Mary Wondrausch

Mary Wondrausch OBE (17 December 1923 – 26 December 2016)[1] was an English artist, potter, historian and writer, born in Chelsea.[2] She trained as a potter at Farnham School of Art, latterly West Surrey College of Art and Design.

She was an honorary fellow of the Craft Potters Association and has work in the V&A Museum collection. She was awarded the OBE for services to the Arts in 2000.[3] Her primary interest is continental peasant art. Originally training as a watercolor artist, she later became interested in ceramics and opened her own pottery workshop in 1974. Inspired by 17th-century English slipware and Eastern European designs, such influences have informed her own work.
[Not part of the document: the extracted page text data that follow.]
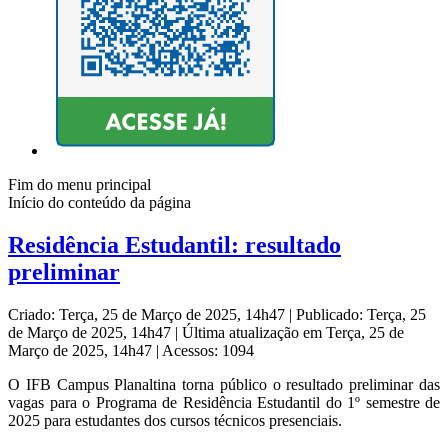
Fim do menu principal
Início do conteúdo da página
Residência Estudantil: resultado
preliminar
Criado: Terça, 25 de Março de 2025, 14h47
|
Publicado: Terça, 25
de Março de 2025, 14h47
|
Última atualização em Terça, 25 de
Março de 2025, 14h47
|
Acessos: 1094
O IFB Campus Planaltina torna público o resultado preliminar das
vagas para o Programa de Residência Estudantil do 1º semestre de
2025 para estudantes dos cursos técnicos presenciais.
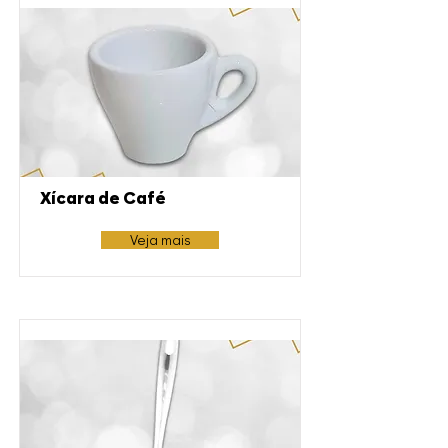
Xícara de Café
Veja mais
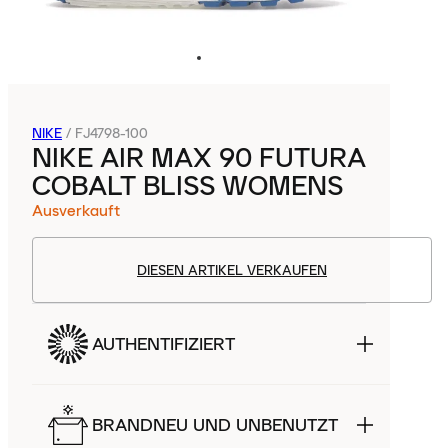
NIKE
/
FJ4798-100
NIKE AIR MAX 90 FUTURA
COBALT BLISS WOMENS
Ausverkauft
DIESEN ARTIKEL VERKAUFEN
AUTHENTIFIZIERT
BRANDNEU UND UNBENUTZT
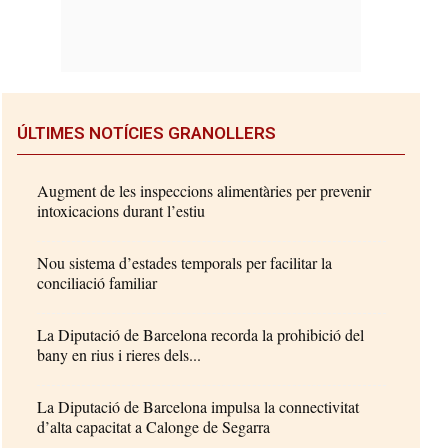
ÚLTIMES NOTÍCIES GRANOLLERS
Augment de les inspeccions alimentàries per prevenir
intoxicacions durant l’estiu
Nou sistema d’estades temporals per facilitar la
conciliació familiar
La Diputació de Barcelona recorda la prohibició del
bany en rius i rieres dels...
La Diputació de Barcelona impulsa la connectivitat
d’alta capacitat a Calonge de Segarra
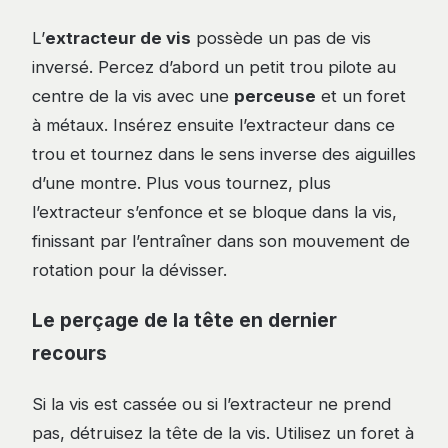
L’
extracteur de vis
possède un pas de vis
inversé. Percez d’abord un petit trou pilote au
centre de la vis avec une
perceuse
et un foret
à métaux. Insérez ensuite l’extracteur dans ce
trou et tournez dans le sens inverse des aiguilles
d’une montre. Plus vous tournez, plus
l’extracteur s’enfonce et se bloque dans la vis,
finissant par l’entraîner dans son mouvement de
rotation pour la dévisser.
Le perçage de la tête en dernier
recours
Si la vis est cassée ou si l’extracteur ne prend
pas, détruisez la tête de la vis. Utilisez un foret à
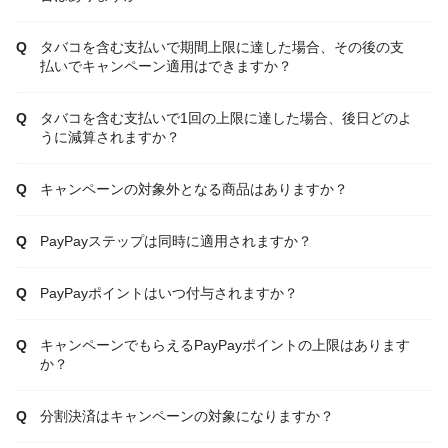
タバコを含む支払いで期間上限に達した場合、その後の支
払いでキャンペーン適用はできますか？
タバコを含む支払いで1回の上限に達した場合、後日どのよ
うに減算されますか？
キャンペーンの対象外となる商品はありますか？
PayPayステップは同時に適用されますか？
PayPayポイントはいつ付与されますか？
キャンペーンでもらえるPayPayポイントの上限はあります
か？
分割決済はキャンペーンの対象になりますか？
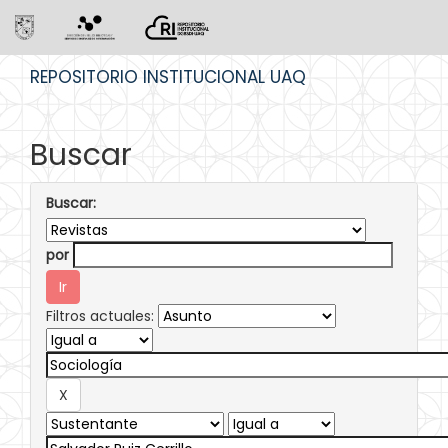
Skip
REPOSITORIO INSTITUCIONAL UAQ
navigation
Buscar
Buscar:
por
Filtros actuales:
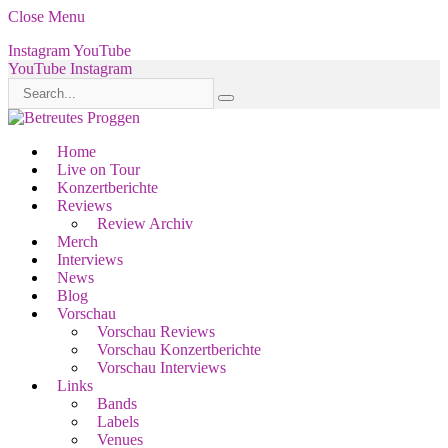
Close Menu
Instagram
YouTube
YouTube
Instagram
Home
Live on Tour
Konzertberichte
Reviews
Review Archiv
Merch
Interviews
News
Blog
Vorschau
Vorschau Reviews
Vorschau Konzertberichte
Vorschau Interviews
Links
Bands
Labels
Venues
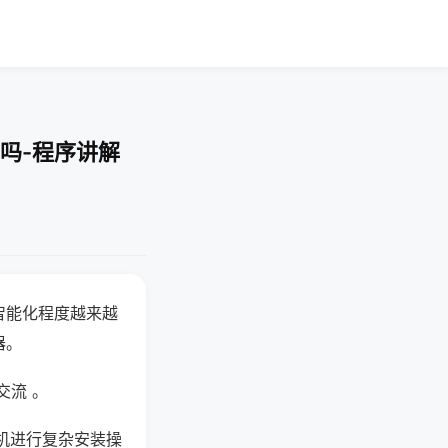
吗-程序讲解
智能化程度越来越
器。
交流 。
机进行复杂安装操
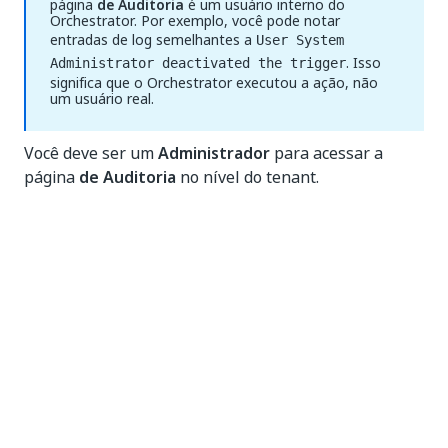
página
de Auditoria
é um usuário interno do
Orchestrator. Por exemplo, você pode notar
entradas de log semelhantes a
User System
. Isso
Administrator deactivated the trigger
significa que o Orchestrator executou a ação, não
um usuário real.
Você deve ser um
Administrador
para acessar a
página
de Auditoria
no nível do tenant.
Logs do Robot
Os logs do robô encontrados ao nível da pasta do
Orchestrator são úteis para monitorar as execuções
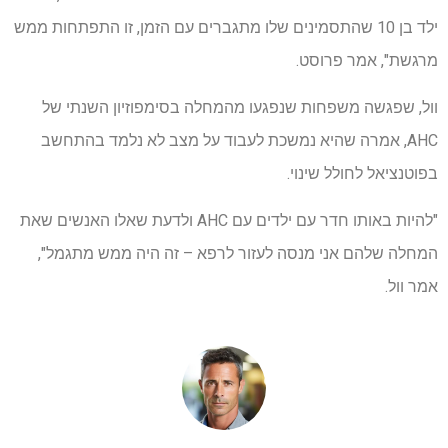
ילד בן 10 שהתסמינים שלו מתגברים עם הזמן, זו התפתחות ממש
מרגשת", אמר פרוסט.
וול, שפגשה משפחות שנפגעו מהמחלה בסימפוזיון השנתי של
AHC, אמרה שהיא נמשכת לעבוד על מצב לא נלמד בהתחשב
בפוטנציאל לחולל שינוי.
"להיות באותו חדר עם ילדים עם AHC ולדעת שאלו האנשים שאת
המחלה שלהם אני מנסה לעזור לרפא – זה היה ממש מתגמל",
אמר וול.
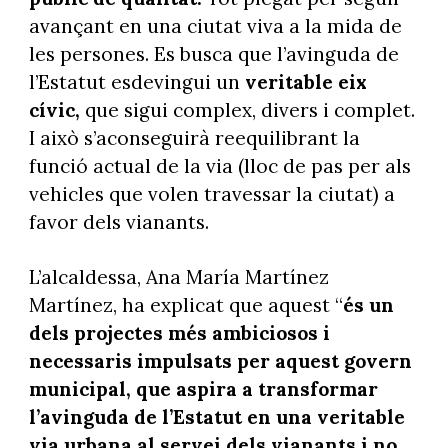
avançant en una ciutat viva a la mida de
les persones. Es busca que l’avinguda de
l’Estatut esdevingui un
veritable eix
cívic,
que sigui complex, divers i complet.
I això s’aconseguirà reequilibrant la
funció actual de la via (lloc de pas per als
vehicles que volen travessar la ciutat) a
favor dels vianants.
L’alcaldessa, Ana María Martínez
Martínez, ha explicat que aquest “
és un
dels projectes més ambiciosos i
necessaris impulsats per aquest govern
municipal, que aspira a transformar
l’avinguda de l’Estatut en una veritable
via urbana al servei dels vianants i no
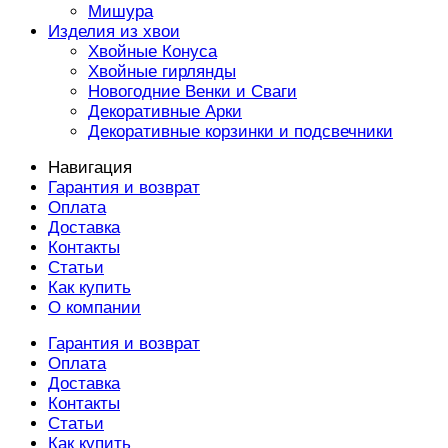
Мишура
Изделия из хвои
Хвойные Конуса
Хвойные гирлянды
Новогодние Венки и Сваги
Декоративные Арки
Декоративные корзинки и подсвечники
Навигация
Гарантия и возврат
Оплата
Доставка
Контакты
Статьи
Как купить
О компании
Гарантия и возврат
Оплата
Доставка
Контакты
Статьи
Как купить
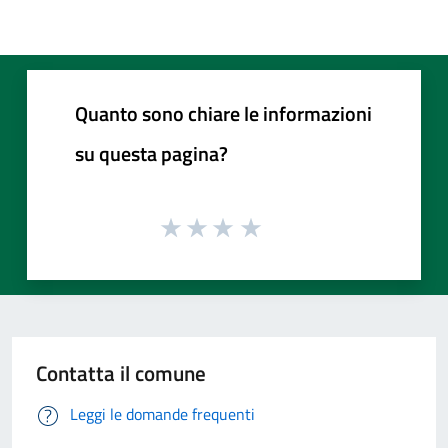
Quanto sono chiare le informazioni
su questa pagina?
Contatta il comune
Leggi le domande frequenti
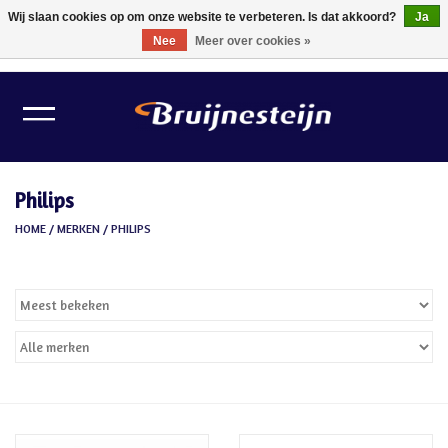
Wij slaan cookies op om onze website te verbeteren. Is dat akkoord?
Ja
Nee
Meer over cookies »
0 Artikelen - €0,00
Home
Lichtbronnen
Philips
Verlichting
HOME
/
MERKEN
/
PHILIPS
Schilder Toebehoren
Gereedschappen
Tape
Meubelvilt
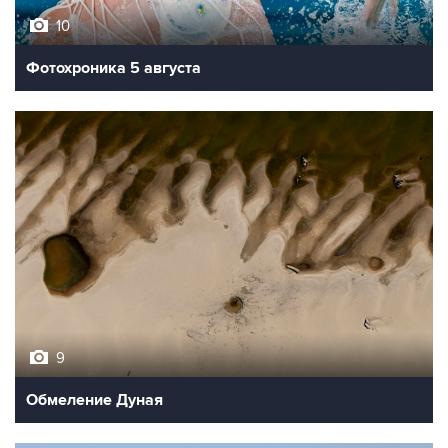
10
Фотохроника 5 августа
9
Обмеление Дуная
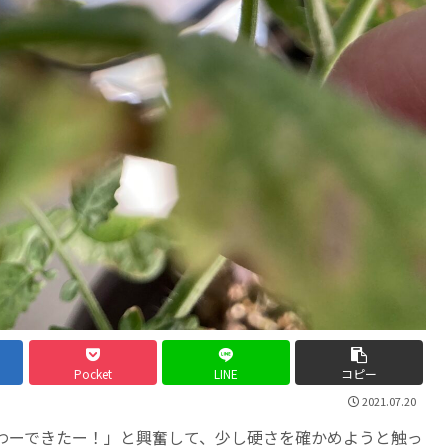
Pocket
LINE
コピー
2021.07.20
わーできたー！」と興奮して、少し硬さを確かめようと触っ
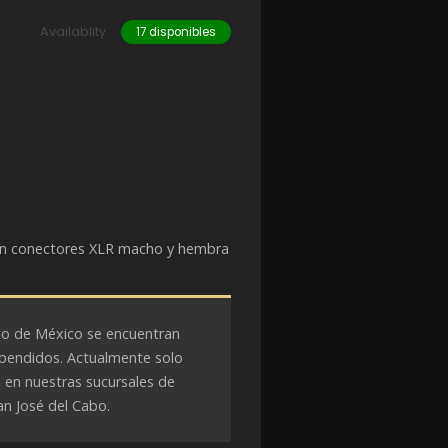
Availablity
17 disponibles
on conectores XLR macho y hembra
sto de México se encuentran
pendidos. Actualmente solo
 en nuestras sucursales de
n José del Cabo.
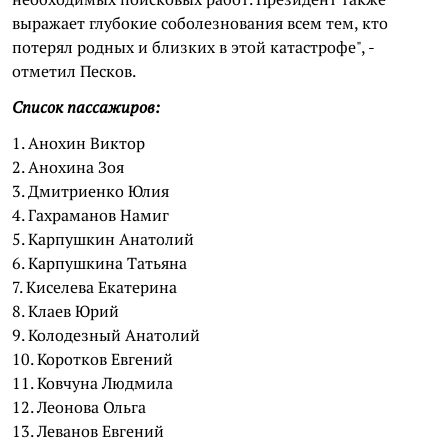
выражает глубокие соболезнования всем тем, кто
потерял родных и близких в этой катастрофе", -
отметил Песков.
Список пассажиров:
1. Анохин Виктор
2. Анохина Зоя
3. Дмитриенко Юлия
4. Гахраманов Намиг
5. Карпушкин Анатолий
6. Карпушкина Татьяна
7. Киселева Екатерина
8. Клаев Юрий
9. Колодезный Анатолий
10. Коротков Евгений
11. Ковчуна Людмила
12. Леонова Ольга
13. Леванов Евгений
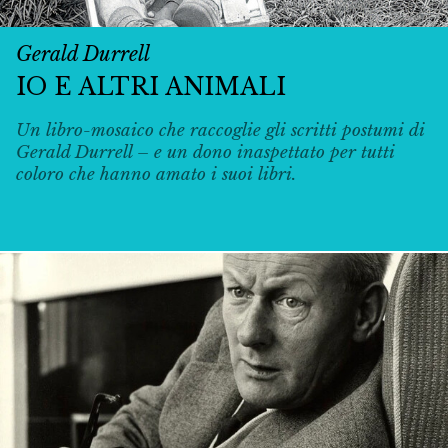
Gerald Durrell
IO E ALTRI ANIMALI
Un libro-mosaico che raccoglie gli scritti postumi di
Gerald Durrell – e un dono inaspettato per tutti
coloro che hanno amato i suoi libri.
She is known for lettering and exuberant use of colour. [citation needed]

Her Brickfields pottery is in Compton, near Guildford, Surrey,[4] where she moved in 1955 and subsequently raised three children.[5]

  1. ^ MARY WONDRAUSCH OBE
  2. ^ Brickfields : My Life at Brickfields As a Potter, Painter, Gardener, Writer and Cook (2004)ISBN 0-9548237-0-2
  3. ^ OBE award in The Independent
  4. ^ Mary Wondrausch pottery Archived 2012-09-18 at archive.today
  5. ^ Wondrausch, Mary (October 2018). "Country Folk". World of Interiors: 316–323.